How shadcn/ui theming works

shadcn/ui does not ship a fixed palette. Instead, its components reference CSS custom properties — variables like --background, --foreground, --primary and --border — and you define those variables in your stylesheet. The values are written in a specific h s% l% format (hue, saturation, lightness without the hsl() wrapper), which is what Tailwind composes into the final color.

The pattern is two blocks:

  • :root { … } holds the light mode values.
  • .dark { … } holds the dark mode values.

When the dark class is on the html element, the dark values win; otherwise the root values apply. This generator outputs exactly that structure, with every semantic token filled in for both modes, so you can paste it straight into your global CSS and your shadcn components immediately adopt the theme.

Light and dark token pairs

Good dark mode is not "invert the colors." It is a paired set of decisions: dark surfaces, light text, primary and accent colors nudged brighter so they keep their punch against a dark background, and borders that are visible without being harsh.

The generator handles those pairings for you. For each semantic token it produces a light value and a dark value that are designed to work together:

  • Surfaces (background, card, popover) go near-white in light mode and deep, slightly tinted in dark mode.
  • Text (foreground, muted-foreground) flips to light tones in dark mode while keeping a readable hierarchy.
  • Primary and accent stay saturated, but lift in lightness in dark mode so they remain legible.
  • Borders and inputs are subtle in both modes — light gray on white, soft light-on-dark in the dark theme.

Use the light/dark toggle on the live preview to check both before exporting. The mock card, buttons and input show you how the tokens read on actual UI, not just as isolated swatches.

How to use it

  1. Pick your base colors — a primary (your brand color), an accent (for highlights), and a neutral that sets the temperature of your grays. If you don't have a set in mind yet, start in the color palette generator to find colors that work together.
  2. Review the scales. The 50–950 rows update live; click any swatch to copy its hex.
  3. Preview the UI. Watch the mock card, buttons and input adopt the theme, and toggle light/dark to check both modes.
  4. Export.
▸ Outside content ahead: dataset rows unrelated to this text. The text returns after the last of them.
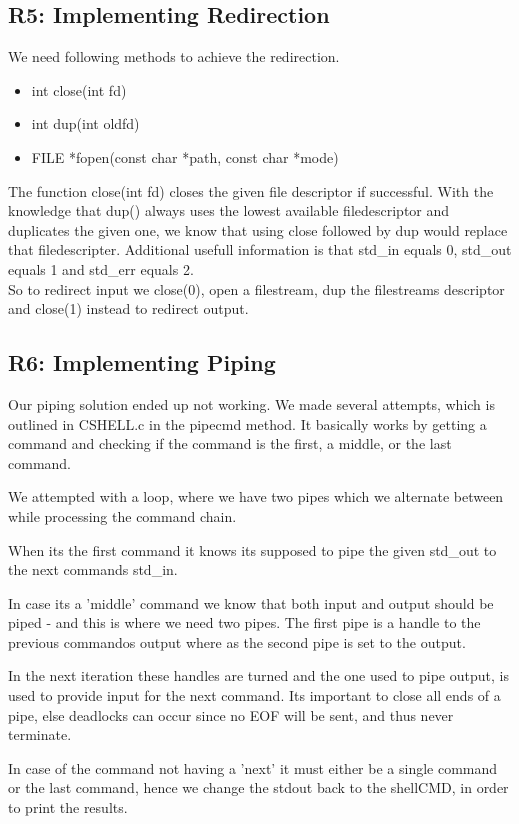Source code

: \subsection{R5: Implementing Redirection}
We need following methods to achieve the redirection.
\begin{itemize}
\item int close(int fd)
\item int dup(int oldfd)
\item FILE *fopen(const char *path, const char *mode)
\end{itemize}
The function close(int fd) closes the given file descriptor if successful. With the knowledge that dup() always uses the lowest available filedescriptor and duplicates the given one, we know that using close followed by dup would replace that filedescripter.
Additional usefull information is that std\_in equals 0, std\_out equals 1 and std\_err equals 2.\\
So to  redirect input we close(0), open a filestream, dup the filestreams descriptor and close(1) instead to redirect output.

\subsection{R6: Implementing Piping}
Our piping solution ended up not working. We made several attempts, which is outlined in CSHELL.c in the pipecmd method.
It basically works by getting a command and checking if the command is the first, a middle, or the last command.

We attempted with a loop, where we have two pipes which we alternate between while processing the command chain.

When its the first command it knows its supposed to pipe the given std\_out to the next commands std\_in.

In case its a 'middle' command we know that both input and output should be piped - and this is where we need two pipes. The first pipe is a handle to the previous commandos output where as the second pipe is set to the output.

In the next iteration these handles are turned and the one used to pipe output, is used to provide input for the next command.
Its important to close all ends of a pipe, else deadlocks can occur since no EOF will be sent, and thus never terminate.

In case of the command not having a 'next' it must either be a single command or the last command, hence we change the stdout back to the shellCMD, in order to print the results.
Copy the shadcn CSS variables for a shadcn project, the Tailwind config block for the raw scales, or the JSON tokens for a custom pipeline or another framework.
  5. Share or bookmark. Your three base colors are encoded in the URL, so "Copy share link" hands someone the exact theme.

Dropping the output into a project

  • shadcn/ui project: paste the CSS variables block into your global stylesheet (the one with @tailwind base; @tailwind components; @tailwind utilities;). The :root and .dark blocks are all you need — your components already reference these variables.
  • Plain Tailwind project: paste the Tailwind config block into tailwind.config.js under theme.extend.colors. You can then use bg-primary-500, text-accent-700, and the rest across your markup.
  • Anything else: the JSON export gives you the full scale and both token sets as plain data, ready to feed into a Style Dictionary pipeline, a native app, or a design tool import.
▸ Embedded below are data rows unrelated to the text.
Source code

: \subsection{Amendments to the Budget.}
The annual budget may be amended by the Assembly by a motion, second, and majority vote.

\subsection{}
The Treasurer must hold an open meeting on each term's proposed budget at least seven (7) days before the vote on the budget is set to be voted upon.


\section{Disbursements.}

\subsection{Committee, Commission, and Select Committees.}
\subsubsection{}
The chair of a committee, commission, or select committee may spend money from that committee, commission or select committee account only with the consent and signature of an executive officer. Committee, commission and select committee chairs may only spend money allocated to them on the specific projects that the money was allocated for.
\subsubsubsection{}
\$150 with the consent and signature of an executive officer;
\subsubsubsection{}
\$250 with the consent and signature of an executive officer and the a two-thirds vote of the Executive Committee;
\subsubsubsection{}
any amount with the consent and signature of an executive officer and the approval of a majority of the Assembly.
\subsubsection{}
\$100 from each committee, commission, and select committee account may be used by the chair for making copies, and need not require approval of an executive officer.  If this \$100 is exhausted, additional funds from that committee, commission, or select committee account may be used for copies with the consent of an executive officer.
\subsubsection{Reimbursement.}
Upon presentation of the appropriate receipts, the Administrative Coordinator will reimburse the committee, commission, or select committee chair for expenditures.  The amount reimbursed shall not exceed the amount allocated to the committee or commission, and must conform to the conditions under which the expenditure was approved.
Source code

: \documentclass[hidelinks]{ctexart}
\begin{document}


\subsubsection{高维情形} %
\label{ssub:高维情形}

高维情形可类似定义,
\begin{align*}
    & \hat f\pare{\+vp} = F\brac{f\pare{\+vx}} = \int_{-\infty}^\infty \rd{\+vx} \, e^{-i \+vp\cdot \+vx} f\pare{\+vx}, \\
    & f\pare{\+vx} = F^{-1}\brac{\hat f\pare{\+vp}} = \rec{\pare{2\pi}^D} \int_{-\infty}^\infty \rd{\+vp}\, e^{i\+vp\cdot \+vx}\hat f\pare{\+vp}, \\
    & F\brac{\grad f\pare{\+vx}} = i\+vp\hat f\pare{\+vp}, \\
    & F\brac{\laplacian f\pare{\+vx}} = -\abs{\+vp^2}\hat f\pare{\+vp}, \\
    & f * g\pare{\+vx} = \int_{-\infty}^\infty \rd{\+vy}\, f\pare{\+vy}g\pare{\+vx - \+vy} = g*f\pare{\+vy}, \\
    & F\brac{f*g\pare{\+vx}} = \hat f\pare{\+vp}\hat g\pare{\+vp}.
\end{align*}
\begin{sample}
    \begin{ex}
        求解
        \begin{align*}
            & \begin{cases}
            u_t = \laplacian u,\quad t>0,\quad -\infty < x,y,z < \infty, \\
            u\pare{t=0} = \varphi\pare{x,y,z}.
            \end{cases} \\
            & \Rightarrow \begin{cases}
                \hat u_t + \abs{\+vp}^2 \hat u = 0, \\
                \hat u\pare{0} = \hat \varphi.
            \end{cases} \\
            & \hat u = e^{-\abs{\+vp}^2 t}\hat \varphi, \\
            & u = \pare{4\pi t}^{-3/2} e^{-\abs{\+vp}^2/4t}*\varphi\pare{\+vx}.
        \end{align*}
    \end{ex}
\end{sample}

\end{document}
Free and framework-agnostic, with no AI gate

Plenty of theme builders hide the good parts behind a sign-up, drip out colors with an AI generator you have to pay for, or lock the export until you upgrade. This one does none of that. The math is deterministic and runs entirely in your browser, every format is one click away, and the whole theme lives in a shareable URL.

It is also not tied to one framework's hosted product. The Tailwind config, the shadcn variables and the JSON are standard formats you can take anywhere — into a new project, an existing codebase, or a design system of your own. Pick three colors, check the preview, copy the format you need, and ship.